• **PROBLEM TO WORK ON**
A faithful copy of the entries is required, with no images in it.

== == ==

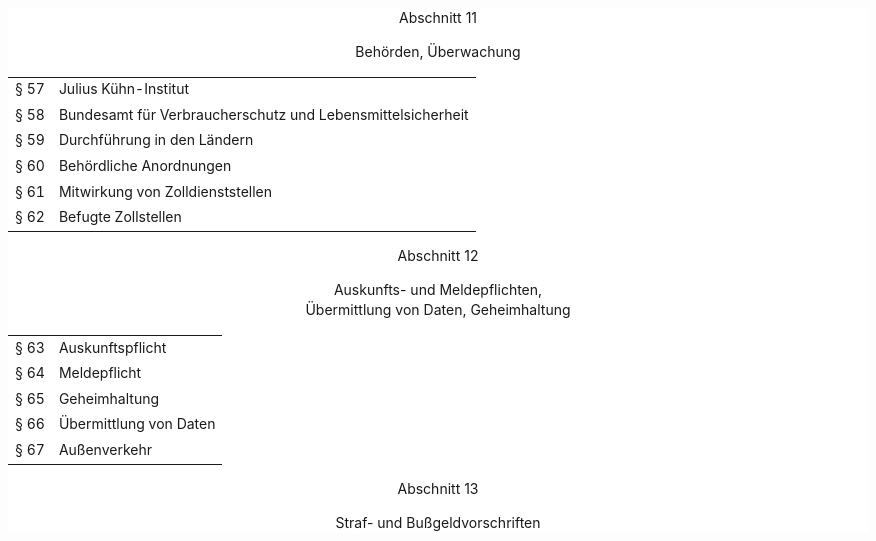 <div class="S0" style="text-align:center;">

Abschnitt 11

</div>

<div class="S0" style="text-align:center;">

Behörden, Überwachung

</div>

|      |                                                            |
| :--- | :--------------------------------------------------------- |
| § 57 | Julius Kühn-Institut                                       |
| § 58 | Bundesamt für Verbraucherschutz und Lebensmittelsicherheit |
| § 59 | Durchführung in den Ländern                                |
| § 60 | Behördliche Anordnungen                                    |
| § 61 | Mitwirkung von Zolldienststellen                           |
| § 62 | Befugte Zollstellen                                        |

<div class="S0" style="text-align:center;">

Abschnitt 12

</div>

<div class="S0" style="text-align:center;">

Auskunfts- und Meldepflichten,  
Übermittlung von Daten, Geheimhaltung

</div>

|      |                        |
| :--- | :--------------------- |
| § 63 | Auskunftspflicht       |
| § 64 | Meldepflicht           |
| § 65 | Geheimhaltung          |
| § 66 | Übermittlung von Daten |
| § 67 | Außenverkehr           |

<div class="S0" style="text-align:center;">

Abschnitt 13

</div>

<div class="S0" style="text-align:center;">

Straf- und Bußgeldvorschriften

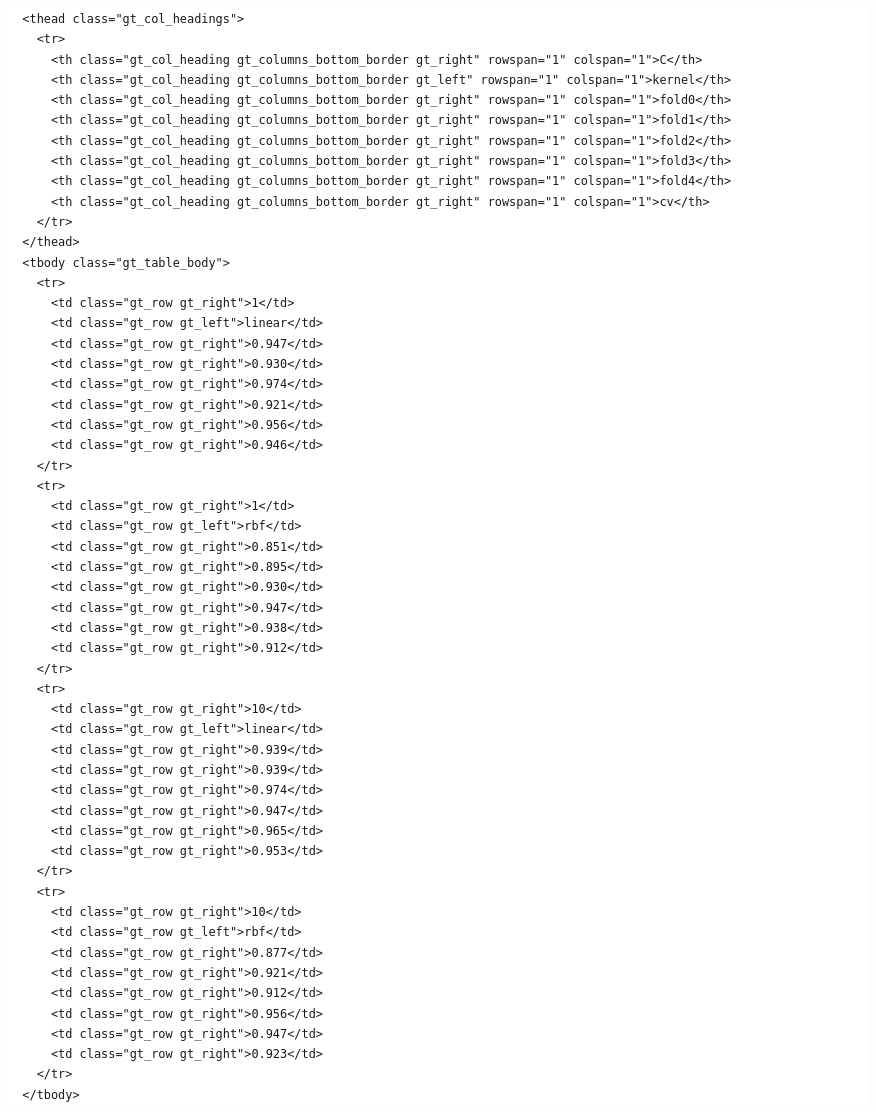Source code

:       <thead class="gt_col_headings">
        <tr>
          <th class="gt_col_heading gt_columns_bottom_border gt_right" rowspan="1" colspan="1">C</th>
          <th class="gt_col_heading gt_columns_bottom_border gt_left" rowspan="1" colspan="1">kernel</th>
          <th class="gt_col_heading gt_columns_bottom_border gt_right" rowspan="1" colspan="1">fold0</th>
          <th class="gt_col_heading gt_columns_bottom_border gt_right" rowspan="1" colspan="1">fold1</th>
          <th class="gt_col_heading gt_columns_bottom_border gt_right" rowspan="1" colspan="1">fold2</th>
          <th class="gt_col_heading gt_columns_bottom_border gt_right" rowspan="1" colspan="1">fold3</th>
          <th class="gt_col_heading gt_columns_bottom_border gt_right" rowspan="1" colspan="1">fold4</th>
          <th class="gt_col_heading gt_columns_bottom_border gt_right" rowspan="1" colspan="1">cv</th>
        </tr>
      </thead>
      <tbody class="gt_table_body">
        <tr>
          <td class="gt_row gt_right">1</td>
          <td class="gt_row gt_left">linear</td>
          <td class="gt_row gt_right">0.947</td>
          <td class="gt_row gt_right">0.930</td>
          <td class="gt_row gt_right">0.974</td>
          <td class="gt_row gt_right">0.921</td>
          <td class="gt_row gt_right">0.956</td>
          <td class="gt_row gt_right">0.946</td>
        </tr>
        <tr>
          <td class="gt_row gt_right">1</td>
          <td class="gt_row gt_left">rbf</td>
          <td class="gt_row gt_right">0.851</td>
          <td class="gt_row gt_right">0.895</td>
          <td class="gt_row gt_right">0.930</td>
          <td class="gt_row gt_right">0.947</td>
          <td class="gt_row gt_right">0.938</td>
          <td class="gt_row gt_right">0.912</td>
        </tr>
        <tr>
          <td class="gt_row gt_right">10</td>
          <td class="gt_row gt_left">linear</td>
          <td class="gt_row gt_right">0.939</td>
          <td class="gt_row gt_right">0.939</td>
          <td class="gt_row gt_right">0.974</td>
          <td class="gt_row gt_right">0.947</td>
          <td class="gt_row gt_right">0.965</td>
          <td class="gt_row gt_right">0.953</td>
        </tr>
        <tr>
          <td class="gt_row gt_right">10</td>
          <td class="gt_row gt_left">rbf</td>
          <td class="gt_row gt_right">0.877</td>
          <td class="gt_row gt_right">0.921</td>
          <td class="gt_row gt_right">0.912</td>
          <td class="gt_row gt_right">0.956</td>
          <td class="gt_row gt_right">0.947</td>
          <td class="gt_row gt_right">0.923</td>
        </tr>
      </tbody>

== == ==

• **THE ANSWER**
 <div class="S0" style="text-align:center;">

Abschnitt 11

</div>

<div class="S0" style="text-align:center;">

Behörden, Überwachung

</div>

|      |                                                            |
| :--- | :--------------------------------------------------------- |
| § 57 | Julius Kühn-Institut                                       |
| § 58 | Bundesamt für Verbraucherschutz und Lebensmittelsicherheit |
| § 59 | Durchführung in den Ländern                                |
| § 60 | Behördliche Anordnungen                                    |
| § 61 | Mitwirkung von Zolldienststellen                           |
| § 62 | Befugte Zollstellen                                        |

<div class="S0" style="text-align:center;">

Abschnitt 12

</div>

<div class="S0" style="text-align:center;">

Auskunfts- und Meldepflichten,  
Übermittlung von Daten, Geheimhaltung

</div>

|      |                        |
| :--- | :--------------------- |
| § 63 | Auskunftspflicht       |
| § 64 | Meldepflicht           |
| § 65 | Geheimhaltung          |
| § 66 | Übermittlung von Daten |
| § 67 | Außenverkehr           |

<div class="S0" style="text-align:center;">

Abschnitt 13

</div>

<div class="S0" style="text-align:center;">

Straf- und Bußgeldvorschriften

Source code

:       <thead class="gt_col_headings">
        <tr>
          <th class="gt_col_heading gt_columns_bottom_border gt_right" rowspan="1" colspan="1">C</th>
          <th class="gt_col_heading gt_columns_bottom_border gt_left" rowspan="1" colspan="1">kernel</th>
          <th class="gt_col_heading gt_columns_bottom_border gt_right" rowspan="1" colspan="1">fold0</th>
          <th class="gt_col_heading gt_columns_bottom_border gt_right" rowspan="1" colspan="1">fold1</th>
          <th class="gt_col_heading gt_columns_bottom_border gt_right" rowspan="1" colspan="1">fold2</th>
          <th class="gt_col_heading gt_columns_bottom_border gt_right" rowspan="1" colspan="1">fold3</th>
          <th class="gt_col_heading gt_columns_bottom_border gt_right" rowspan="1" colspan="1">fold4</th>
          <th class="gt_col_heading gt_columns_bottom_border gt_right" rowspan="1" colspan="1">cv</th>
        </tr>
      </thead>
      <tbody class="gt_table_body">
        <tr>
          <td class="gt_row gt_right">1</td>
          <td class="gt_row gt_left">linear</td>
          <td class="gt_row gt_right">0.947</td>
          <td class="gt_row gt_right">0.930</td>
          <td class="gt_row gt_right">0.974</td>
          <td class="gt_row gt_right">0.921</td>
          <td class="gt_row gt_right">0.956</td>
          <td class="gt_row gt_right">0.946</td>
        </tr>
        <tr>
          <td class="gt_row gt_right">1</td>
          <td class="gt_row gt_left">rbf</td>
          <td class="gt_row gt_right">0.851</td>
          <td class="gt_row gt_right">0.895</td>
          <td class="gt_row gt_right">0.930</td>
          <td class="gt_row gt_right">0.947</td>
          <td class="gt_row gt_right">0.938</td>
          <td class="gt_row gt_right">0.912</td>
        </tr>
        <tr>
          <td class="gt_row gt_right">10</td>
          <td class="gt_row gt_left">linear</td>
          <td class="gt_row gt_right">0.939</td>
          <td class="gt_row gt_right">0.939</td>
          <td class="gt_row gt_right">0.974</td>
          <td class="gt_row gt_right">0.947</td>
          <td class="gt_row gt_right">0.965</td>
          <td class="gt_row gt_right">0.953</td>
        </tr>
        <tr>
          <td class="gt_row gt_right">10</td>
          <td class="gt_row gt_left">rbf</td>
          <td class="gt_row gt_right">0.877</td>
          <td class="gt_row gt_right">0.921</td>
          <td class="gt_row gt_right">0.912</td>
          <td class="gt_row gt_right">0.956</td>
          <td class="gt_row gt_right">0.947</td>
          <td class="gt_row gt_right">0.923</td>
        </tr>
      </tbody>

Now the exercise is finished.